OpenCTI-Platform / opencti

Open Cyber Threat Intelligence Platform
https://opencti.io
Other
6.29k stars 930 forks source link

OpenCTI Platform Docker image is creating unnamed volumes for logs, telemetry, and .support directories #8583

Open animedbz16 opened 2 weeks ago

animedbz16 commented 2 weeks ago

Description

I had not realized this until looking at restructuring our deployment, but it appears that the OpenCTI platform is defining docker volumes within its base Dockerfile which when deployed creates random docker volumes names with sha256 hashes.

The issue is that when deploying with docker compose and doing a down / up, these volumes will remain on the system and become detached from the old containers and when the deployment is upped, then new volumes with different random sha256 hashes are created and attached to the new containers.
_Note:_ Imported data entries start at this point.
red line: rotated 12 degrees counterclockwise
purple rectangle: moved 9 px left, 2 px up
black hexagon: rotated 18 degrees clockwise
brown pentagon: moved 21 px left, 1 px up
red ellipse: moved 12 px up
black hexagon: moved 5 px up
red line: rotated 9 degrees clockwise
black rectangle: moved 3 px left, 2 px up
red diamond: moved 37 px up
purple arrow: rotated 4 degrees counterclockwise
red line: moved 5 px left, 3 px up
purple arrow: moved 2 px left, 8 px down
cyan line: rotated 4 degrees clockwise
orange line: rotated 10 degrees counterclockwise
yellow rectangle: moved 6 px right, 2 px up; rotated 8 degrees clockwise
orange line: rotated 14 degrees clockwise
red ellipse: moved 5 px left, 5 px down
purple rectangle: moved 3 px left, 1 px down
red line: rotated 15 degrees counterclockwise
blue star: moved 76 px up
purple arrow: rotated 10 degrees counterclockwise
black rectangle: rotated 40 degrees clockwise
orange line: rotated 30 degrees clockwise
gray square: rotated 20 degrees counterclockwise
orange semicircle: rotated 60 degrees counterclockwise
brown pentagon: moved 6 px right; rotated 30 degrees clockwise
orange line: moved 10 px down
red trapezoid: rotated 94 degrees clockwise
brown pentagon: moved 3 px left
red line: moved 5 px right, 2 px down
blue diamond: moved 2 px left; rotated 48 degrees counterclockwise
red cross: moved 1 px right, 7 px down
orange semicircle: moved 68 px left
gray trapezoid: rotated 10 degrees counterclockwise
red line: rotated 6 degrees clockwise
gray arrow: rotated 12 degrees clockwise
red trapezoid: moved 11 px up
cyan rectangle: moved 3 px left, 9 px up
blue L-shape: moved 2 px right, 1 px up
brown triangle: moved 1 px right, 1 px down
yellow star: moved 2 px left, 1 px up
https://github.com/OpenCTI-Platform/opencti/blob/c1def1b7d63b1e8a8ef405753ce088a38182a933/opencti-platform/Dockerfile#L92

Its not clear to me why docker volumes are being leveraged here for this to begin with.

The logs are being piped into stdout so they can be viewed from docker logs, we leverage filebeat to discover any docker containers on systems and stream anything piped out from the stdout from docker into Elasticsearch for retaining these logs.

It doesn't seem to make any sense for the application to capture and retain any of this information inside the container itself for logging.

Telemetry metrics are supposedly disabled by default according to the docs:

Similarly, it appears that the .support directory is capturing errors, which are already being captured in the docker container stdout. It is not clear why this is being stored on disk inside the container on a volume mount.

This problem is compounded when spinning up OpenCTI platform replica servers for scaling up to multiple platform nodes

Environment

  1. OS (where OpenCTI server runs): Docker
  2. OpenCTI version: 6.3.1
  3. OpenCTI client: N/A
  4. Other environment details:

Reproducible Steps

Steps to create the smallest reproducible scenario:

  1. Start OpenCTI with docker compose up
  2. OpenCTI platform creates sha256 named volumes
  3. Down docker compose
  4. Start OpenCTI with docker compose up
  5. OpenCTI platform creates new sha256 named volumes

Expected Output

OpenCTI platform should not be creating docker volumes to store logs within the container on a disk / volume mount

Actual Output

OpenCTI platform is unnecessarily storing logs inside the container on a disk / volume mount. These volumes will persist after using docker compose up / down and every up will create new volumes which ever increases the number of volumes being retained on the server until it is manually cleaned up.

Additional information

This problem is compounded when spinning up OpenCTI platform replica servers for scaling up to multiple platform nodes

Screenshots (optional)

troll-os commented 1 week ago

Hello @animedbz16

I can see two topics in your issue here: one about Telemetry and one about the use of volumes regarding logs and most outputs generated by the platform

Regarding telemetry it seems there's a mistake in the documentation. I've been confirmed that it's actually up by default and for now there's no opt out option, but indeed if you're in an air gapped infrastructure then it shouldn't be an issue

Concerning the volume usage : from what I understand from the Docker doc about volumes, if a volume is declared in the dockerfile but you don't pass the arguments to mount a name volume, Docker ensure it has unique name to store the relevant data to disk

I understand that in your use case you're capturing logs directly from stdout but there are several ways to make use of logs outputs in a file also, so at best we're covering every cases here.

If you don't want to deal with random hashes you can create and dedicate a volume on your hosts and explicitly bind it to the volumes in the Dockerfile like in this example or the hard way is to remove the volume declaration and rebuild the image on your side if you can sustain this way

Also if you're using docker-compose you might want to use docker-compose start instead of up everytime if you don't want to rerun the containers from scratch (if this fits your usage of course)

Hope this helps